В это мгновение я поймал в памяти крапивного человека, Квасниковку, часы, Мухомор-Поган-Пашу и частную собственность лысого мешочника. И «Э-мюэ» стало Э-аксан-граф, «э» немое стало «э» открытым.
Разоблачение состоялось. Кирикова убрали. Человекообразные приветствовали его изгнание. Но троглодиты во главе с Биндюгом не покорились. Они стали готовиться к расправе с «внучками». Троглодиты тайно назначили на завтра «вселенский хай».
— У нас завтра утром будет варфоломеевская ночь, — шепотом сообщил я ночью Оське.
Оська, и наяву всегда путавший слова, спросонок говорит:
— Готтентотов убивать? Да?
— Не готтентотов, а гугенотов, — отвечаю я, — и не гугенотов, а внучков, и не убивать до смерти, а бить.
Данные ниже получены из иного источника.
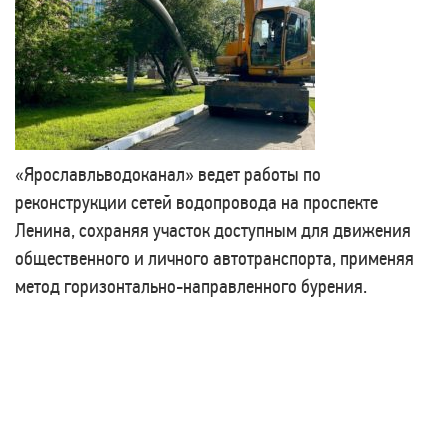
«Ярославльводоканал» ведет работы по
реконструкции сетей водопровода на проспекте
Ленина, сохраняя участок доступным для движения
общественного и личного автотранспорта, применяя
метод горизонтально-направленного бурения.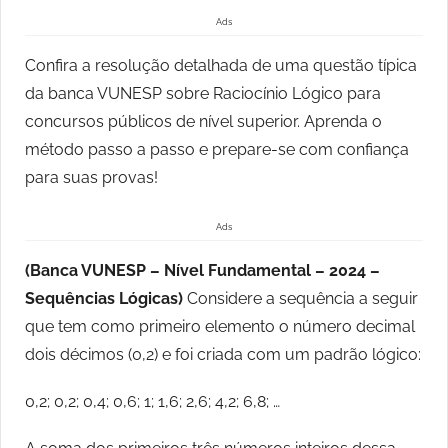
Ads
Confira a resolução detalhada de uma questão típica
da banca VUNESP sobre Raciocínio Lógico para
concursos públicos de nível superior. Aprenda o
método passo a passo e prepare-se com confiança
para suas provas!
Ads
(Banca VUNESP – Nível Fundamental – 2024 –
Sequências Lógicas)
Considere a sequência a seguir
que tem como primeiro elemento o número decimal
dois décimos (0,2) e foi criada com um padrão lógico:
0,2; 0,2; 0,4; 0,6; 1; 1,6; 2,6; 4,2; 6,8; …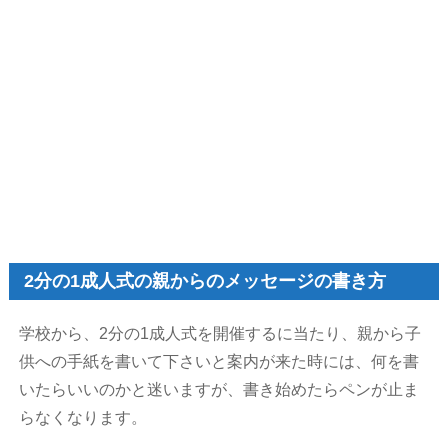
2分の1成人式の親からのメッセージの書き方
学校から、2分の1成人式を開催するに当たり、親から子
供への手紙を書いて下さいと案内が来た時には、何を書
いたらいいのかと迷いますが、書き始めたらペンが止ま
らなくなります。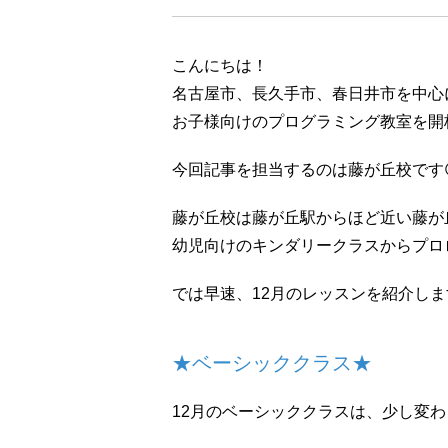
こんにちは！
名古屋市、長久手市、春日井市を中心
お子様向けのプログラミング教室を開校
今回記事を担当するのは藤が丘校です
藤が丘校は藤が丘駅からほど近い藤が
幼児向けのキンダリークラスからプロ
では早速、12月のレッスンを紹介しま
★ベーシッククラス★
12月のベーシッククラスは、少し変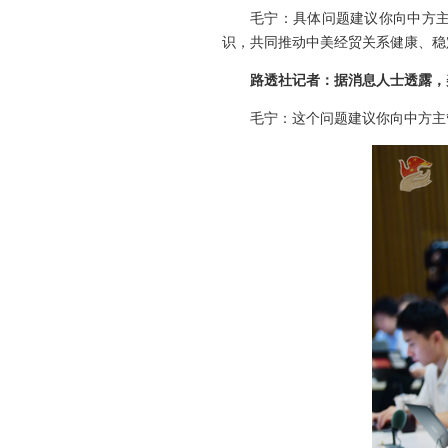
毛宁：具体问题建议你向中方
识，共同推动中美经贸关系健康、稳
路透社记者：据消息人士透露，
毛宁：这个问题建议你向中方主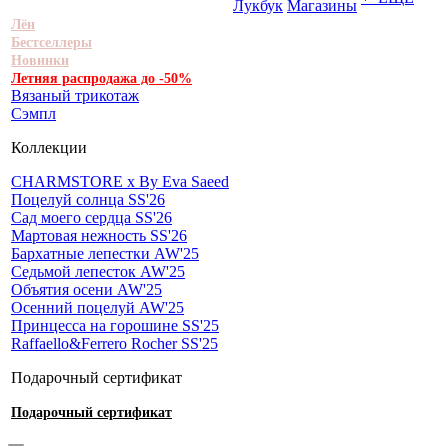
Лукбук
Магазины
Лён
Бестселлеры
Новинки
Летняя распродажа до -50%
Вязаный трикотаж
Сэмпл
Коллекции
CHARMSTORE х By Eva Saeed
Поцелуй солнца SS'26
Сад моего сердца SS'26
Мартовая нежность SS'26
Бархатные лепестки AW'25
Седьмой лепесток AW'25
Объятия осени AW'25
Осенний поцелуй AW'25
Принцесса на горошине SS'25
Raffaello&Ferrero Rocher SS'25
Подарочный сертификат
Подарочный сертификат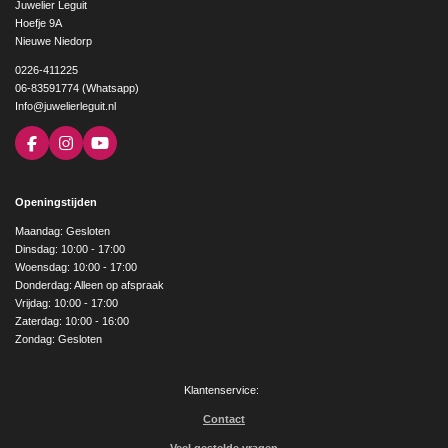
Juwelier Leguit
Hoefje 9A
Nieuwe Niedorp
0226-411225
06-83591774 (Whatsapp)
Info@juwelierleguit.nl
F
I
Y
a
n
o
c
s
u
e
t
T
Openingstijden
b
a
u
o
g
b
Maandag: Gesloten
o
r
e
Dinsdag: 10:00 - 17:00
k
a
Woensdag: 10:00 - 17:00
m
Donderdag: Alleen op afspraak
Vrijdag: 10:00 - 17:00
Zaterdag: 10:00 - 16:00
Zondag: Gesloten
Klantenservice:
Contact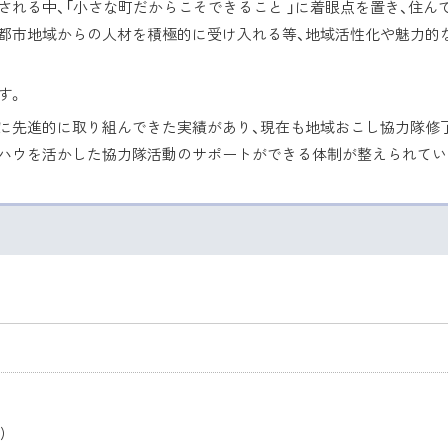
れる中、「小さな町だからこそできること 」に着眼点を置き、住ん
都市地域からの人材を積極的に受け入れる等、地域活性化や魅力的
す。
度に先進的に取り組んできた実績があり、現在も地域おこし協力隊修
ハウを活かした協力隊活動のサポートができる体制が整えられてい
)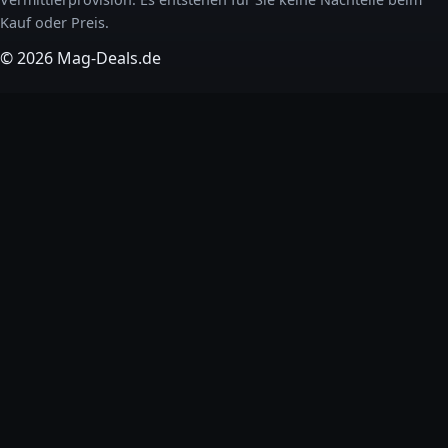
Kauf oder Preis.
© 2026 Mag-Deals.de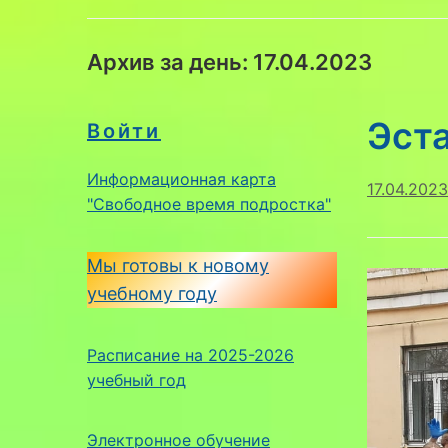
Архив за день:
17.04.2023
Эст
Войти
Информационная карта
17.04.2023
"Свободное время подростка"
Мы готовы к новому
учебному году
Расписание на 2025-2026
учебный год
Электронное обучение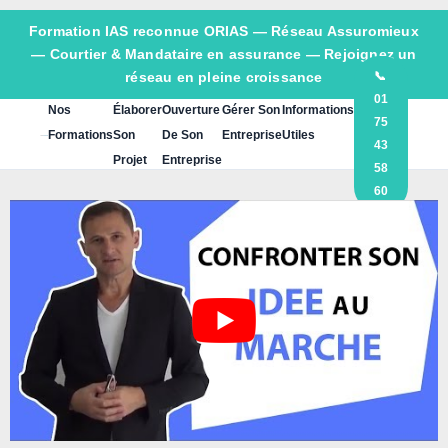
Formation IAS reconnue ORIAS —
Réseau Assuromieux
— Courtier & Mandataire en assurance — Rejoignez un
réseau en pleine croissance
📞
01
Nos
Élaborer
Ouverture
Gérer Son
Informations
75
Formations
Son
De Son
Entreprise
Utiles
43
Projet
Entreprise
58
60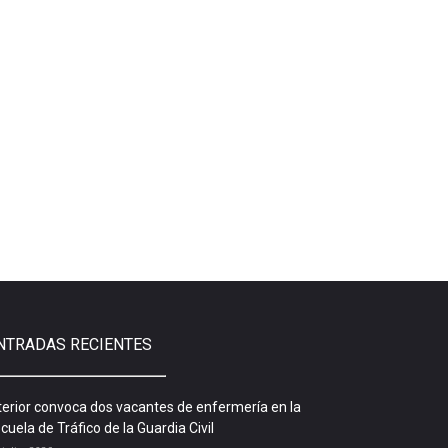
NTRADAS RECIENTES
terior convoca dos vacantes de enfermería en la
cuela de Tráfico de la Guardia Civil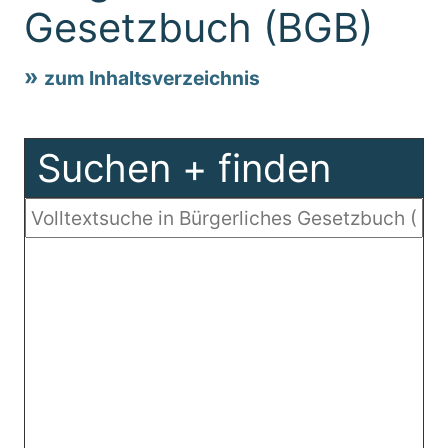
Gesetzbuch (BGB)
zum Inhaltsverzeichnis
Suchen + finden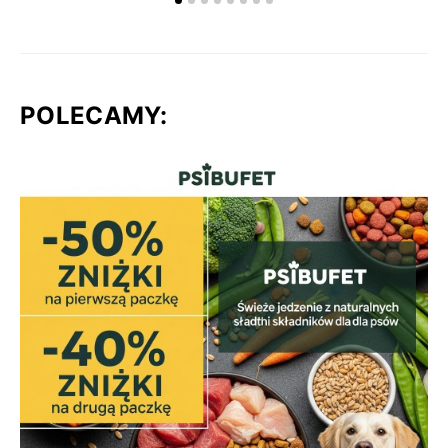
POLECAMY: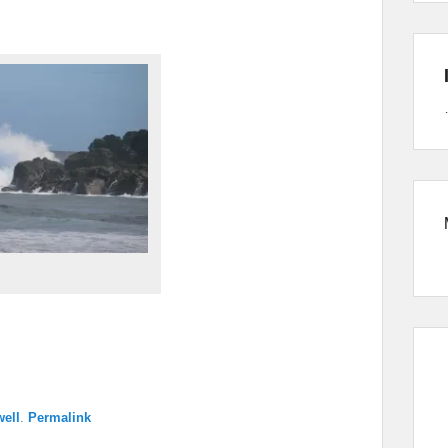
ell
.
Permalink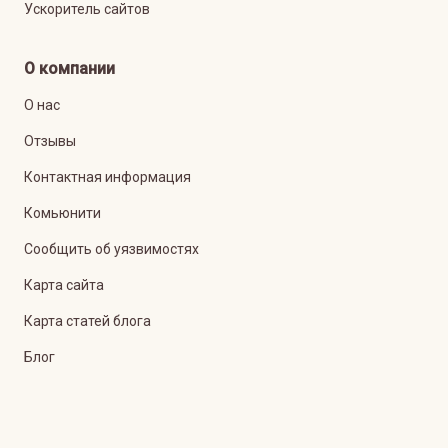
Ускоритель сайтов
О компании
О нас
Отзывы
Контактная информация
Комьюнити
Сообщить об уязвимостях
Карта сайта
Карта статей блога
Блог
— Леля, — спрашивает вдруг сонный Оська, — а в Риме, в цирке, тоже троглодиторы представляли?
— Не троглодиторы, а гладиаторы, — говорю я. — Троглодиты — это…
Несколько заблудившихся мамонтов все-таки бродят еще по Швамбрании. Я рассказываю Оське, что они скрываются среди огромных доисторических папоротников.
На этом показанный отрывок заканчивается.